DATA UNDER STUDY
# # # #

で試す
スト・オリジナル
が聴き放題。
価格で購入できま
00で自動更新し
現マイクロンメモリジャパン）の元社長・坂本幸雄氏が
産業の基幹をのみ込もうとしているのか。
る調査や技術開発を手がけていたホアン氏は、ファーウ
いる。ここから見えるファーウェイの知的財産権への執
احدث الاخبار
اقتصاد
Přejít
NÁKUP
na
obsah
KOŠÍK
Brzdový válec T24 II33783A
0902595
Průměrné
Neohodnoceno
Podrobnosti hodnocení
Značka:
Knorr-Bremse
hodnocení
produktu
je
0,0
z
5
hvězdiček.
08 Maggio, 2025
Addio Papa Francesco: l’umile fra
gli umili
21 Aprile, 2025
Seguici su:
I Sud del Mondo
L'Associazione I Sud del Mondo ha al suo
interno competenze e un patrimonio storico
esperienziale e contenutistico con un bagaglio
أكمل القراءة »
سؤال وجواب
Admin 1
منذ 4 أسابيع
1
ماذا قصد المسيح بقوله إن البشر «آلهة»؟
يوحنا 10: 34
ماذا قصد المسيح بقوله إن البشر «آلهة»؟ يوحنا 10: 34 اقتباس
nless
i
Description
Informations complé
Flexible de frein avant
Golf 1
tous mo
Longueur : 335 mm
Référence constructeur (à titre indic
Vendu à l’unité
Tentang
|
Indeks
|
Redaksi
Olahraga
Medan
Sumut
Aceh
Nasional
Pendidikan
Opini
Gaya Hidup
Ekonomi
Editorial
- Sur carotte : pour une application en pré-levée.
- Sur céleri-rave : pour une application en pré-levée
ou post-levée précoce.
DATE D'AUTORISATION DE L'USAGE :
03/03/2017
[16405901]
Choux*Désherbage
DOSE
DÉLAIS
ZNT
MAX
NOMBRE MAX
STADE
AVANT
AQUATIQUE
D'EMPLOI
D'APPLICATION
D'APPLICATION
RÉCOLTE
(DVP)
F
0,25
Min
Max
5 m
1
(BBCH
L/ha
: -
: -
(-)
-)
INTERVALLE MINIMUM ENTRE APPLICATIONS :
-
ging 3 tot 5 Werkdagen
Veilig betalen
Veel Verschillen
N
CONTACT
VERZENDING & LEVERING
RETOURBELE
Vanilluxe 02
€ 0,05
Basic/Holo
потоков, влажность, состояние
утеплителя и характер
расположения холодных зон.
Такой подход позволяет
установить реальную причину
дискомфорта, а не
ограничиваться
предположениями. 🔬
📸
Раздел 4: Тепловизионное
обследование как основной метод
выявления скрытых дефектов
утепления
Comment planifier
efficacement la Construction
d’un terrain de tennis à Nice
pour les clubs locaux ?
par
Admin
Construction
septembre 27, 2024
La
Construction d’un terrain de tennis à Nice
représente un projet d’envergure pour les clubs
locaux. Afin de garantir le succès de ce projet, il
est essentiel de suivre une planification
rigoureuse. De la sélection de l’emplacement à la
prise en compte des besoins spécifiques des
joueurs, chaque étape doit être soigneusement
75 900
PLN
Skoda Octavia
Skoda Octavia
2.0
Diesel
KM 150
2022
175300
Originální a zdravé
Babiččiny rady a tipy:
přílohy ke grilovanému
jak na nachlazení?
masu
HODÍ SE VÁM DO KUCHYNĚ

# # # #

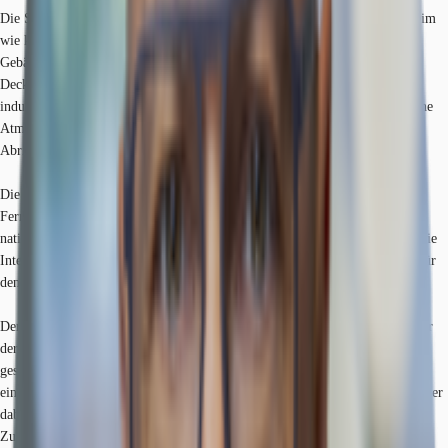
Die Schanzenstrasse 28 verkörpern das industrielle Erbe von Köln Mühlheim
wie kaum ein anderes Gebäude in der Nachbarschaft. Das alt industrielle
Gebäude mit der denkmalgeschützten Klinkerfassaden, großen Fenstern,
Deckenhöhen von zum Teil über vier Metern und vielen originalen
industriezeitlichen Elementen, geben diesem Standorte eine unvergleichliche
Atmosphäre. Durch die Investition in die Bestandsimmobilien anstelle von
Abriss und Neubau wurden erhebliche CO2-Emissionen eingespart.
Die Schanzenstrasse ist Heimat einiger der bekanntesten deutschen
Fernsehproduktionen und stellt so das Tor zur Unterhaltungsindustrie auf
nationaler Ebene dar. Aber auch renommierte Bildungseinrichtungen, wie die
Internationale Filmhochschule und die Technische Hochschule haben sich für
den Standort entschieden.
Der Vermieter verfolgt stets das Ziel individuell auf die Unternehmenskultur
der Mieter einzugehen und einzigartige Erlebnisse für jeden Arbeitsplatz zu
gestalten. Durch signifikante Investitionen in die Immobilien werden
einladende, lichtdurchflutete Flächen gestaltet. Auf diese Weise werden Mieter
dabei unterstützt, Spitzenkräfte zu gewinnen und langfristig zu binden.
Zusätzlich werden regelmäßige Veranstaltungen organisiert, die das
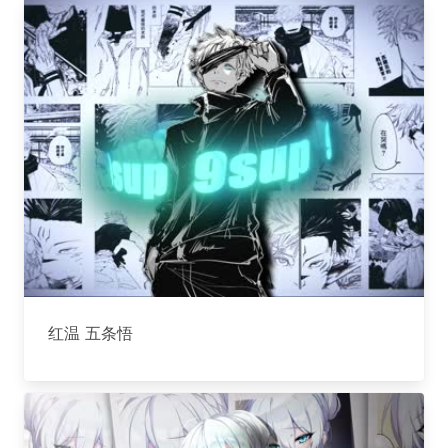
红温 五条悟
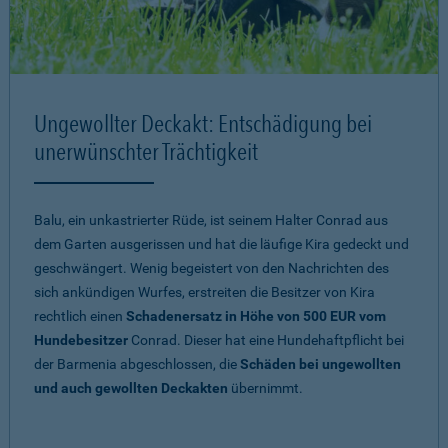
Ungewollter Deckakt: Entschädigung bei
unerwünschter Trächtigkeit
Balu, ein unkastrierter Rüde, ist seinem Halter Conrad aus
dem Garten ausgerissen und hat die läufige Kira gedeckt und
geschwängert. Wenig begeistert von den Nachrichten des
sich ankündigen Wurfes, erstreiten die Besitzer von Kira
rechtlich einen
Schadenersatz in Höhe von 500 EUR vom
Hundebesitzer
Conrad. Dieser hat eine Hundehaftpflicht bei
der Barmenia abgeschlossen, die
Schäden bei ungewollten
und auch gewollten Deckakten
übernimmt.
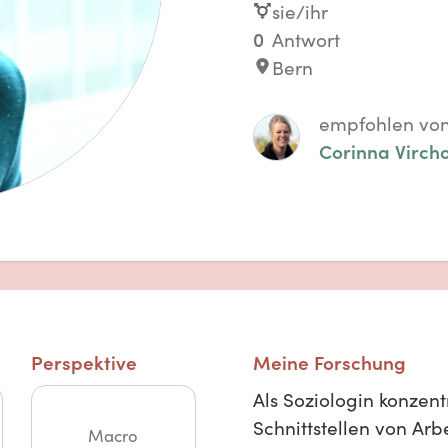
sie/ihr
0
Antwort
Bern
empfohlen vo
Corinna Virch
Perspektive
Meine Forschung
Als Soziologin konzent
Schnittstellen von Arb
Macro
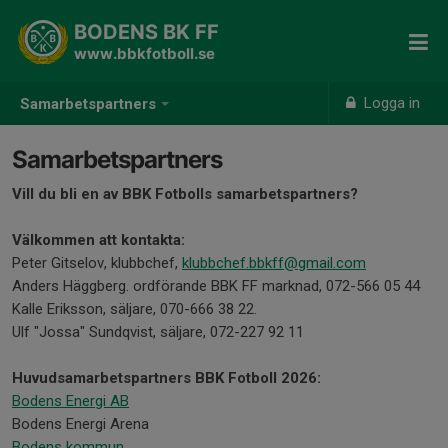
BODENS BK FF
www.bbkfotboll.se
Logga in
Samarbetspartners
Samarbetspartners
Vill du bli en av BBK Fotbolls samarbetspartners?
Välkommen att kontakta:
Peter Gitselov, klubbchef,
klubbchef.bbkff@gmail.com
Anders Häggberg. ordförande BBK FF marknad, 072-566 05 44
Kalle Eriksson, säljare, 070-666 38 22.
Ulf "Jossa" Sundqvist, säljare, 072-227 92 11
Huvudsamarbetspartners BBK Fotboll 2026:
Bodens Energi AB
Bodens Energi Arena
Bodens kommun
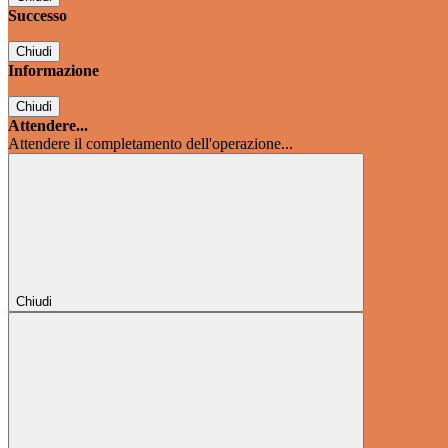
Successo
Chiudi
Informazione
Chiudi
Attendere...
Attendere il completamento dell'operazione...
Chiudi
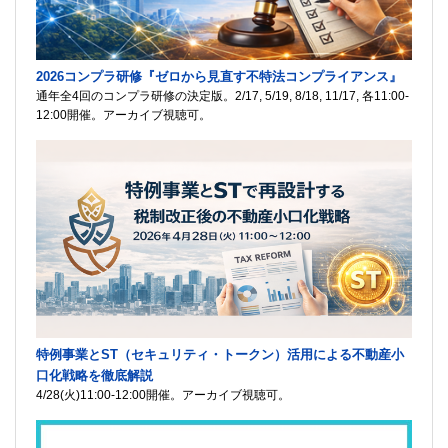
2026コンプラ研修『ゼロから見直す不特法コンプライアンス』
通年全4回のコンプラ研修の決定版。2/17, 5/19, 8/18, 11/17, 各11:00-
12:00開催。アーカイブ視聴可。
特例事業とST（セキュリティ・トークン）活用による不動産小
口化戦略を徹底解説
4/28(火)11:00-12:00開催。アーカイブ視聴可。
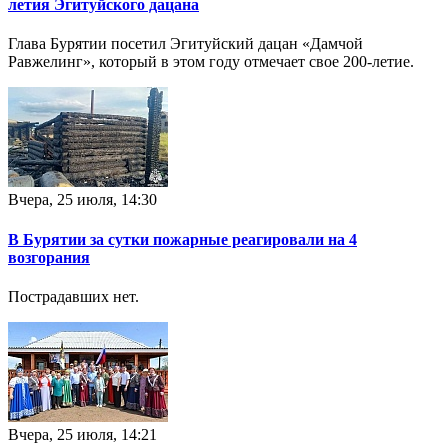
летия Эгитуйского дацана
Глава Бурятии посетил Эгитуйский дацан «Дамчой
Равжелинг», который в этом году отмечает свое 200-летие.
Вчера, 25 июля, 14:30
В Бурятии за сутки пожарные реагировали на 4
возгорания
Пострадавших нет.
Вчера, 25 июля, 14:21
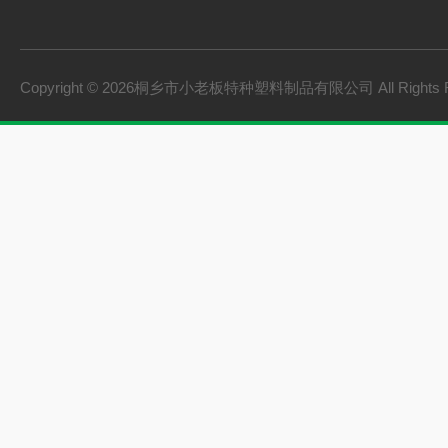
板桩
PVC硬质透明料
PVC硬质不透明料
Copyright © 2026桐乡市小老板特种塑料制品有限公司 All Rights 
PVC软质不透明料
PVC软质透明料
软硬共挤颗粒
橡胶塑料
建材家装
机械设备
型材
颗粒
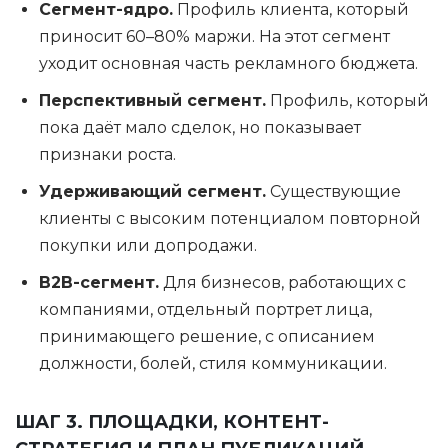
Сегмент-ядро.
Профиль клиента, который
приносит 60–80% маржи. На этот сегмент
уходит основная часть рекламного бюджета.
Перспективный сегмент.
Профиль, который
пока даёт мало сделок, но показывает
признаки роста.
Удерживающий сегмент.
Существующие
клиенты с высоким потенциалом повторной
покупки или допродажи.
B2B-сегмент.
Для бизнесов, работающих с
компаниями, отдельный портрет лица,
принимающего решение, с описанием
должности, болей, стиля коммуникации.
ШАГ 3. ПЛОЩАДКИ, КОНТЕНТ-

# # # #

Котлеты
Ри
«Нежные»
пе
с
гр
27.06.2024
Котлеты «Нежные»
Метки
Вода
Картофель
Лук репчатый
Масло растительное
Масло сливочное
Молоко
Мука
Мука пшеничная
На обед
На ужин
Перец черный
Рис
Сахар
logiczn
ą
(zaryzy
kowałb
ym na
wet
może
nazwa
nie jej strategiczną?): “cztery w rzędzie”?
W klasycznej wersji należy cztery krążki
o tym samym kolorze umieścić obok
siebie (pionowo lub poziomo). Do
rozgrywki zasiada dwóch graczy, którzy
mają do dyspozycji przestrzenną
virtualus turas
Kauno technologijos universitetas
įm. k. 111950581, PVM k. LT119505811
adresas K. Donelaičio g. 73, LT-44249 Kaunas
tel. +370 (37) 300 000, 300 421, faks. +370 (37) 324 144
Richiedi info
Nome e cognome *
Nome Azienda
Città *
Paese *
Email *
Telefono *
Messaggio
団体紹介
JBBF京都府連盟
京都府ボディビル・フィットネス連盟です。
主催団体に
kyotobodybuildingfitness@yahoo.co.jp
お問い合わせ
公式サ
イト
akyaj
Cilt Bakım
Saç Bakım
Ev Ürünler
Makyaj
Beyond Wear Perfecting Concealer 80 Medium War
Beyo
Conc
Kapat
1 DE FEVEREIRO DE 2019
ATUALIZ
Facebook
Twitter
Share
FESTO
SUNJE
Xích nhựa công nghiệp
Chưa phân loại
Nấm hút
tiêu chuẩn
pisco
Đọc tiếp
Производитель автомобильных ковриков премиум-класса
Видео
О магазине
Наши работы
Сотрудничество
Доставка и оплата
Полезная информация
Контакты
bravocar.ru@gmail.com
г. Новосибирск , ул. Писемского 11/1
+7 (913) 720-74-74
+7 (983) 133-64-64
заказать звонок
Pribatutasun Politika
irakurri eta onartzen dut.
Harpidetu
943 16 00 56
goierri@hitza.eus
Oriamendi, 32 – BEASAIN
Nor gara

# # # #

WORK REQUIRED
From the entries above, quote word for word the lines starting with the one that contains "Ungewollter Deckakt: Entschädigung bei" and going on through the one that contains "sich ankündigen Wurfes, erstreiten".

WORKED SOLUTION
Ungewollter Deckakt: Entschädigung bei
unerwünschter Trächtigkeit
Balu, ein unkastrierter Rüde, ist seinem Halter Conrad aus
dem Garten ausgerissen und hat die läufige Kira gedeckt und
geschwängert. Wenig begeistert von den Nachrichten des
sich ankündigen Wurfes, erstreiten die Besitzer von Kira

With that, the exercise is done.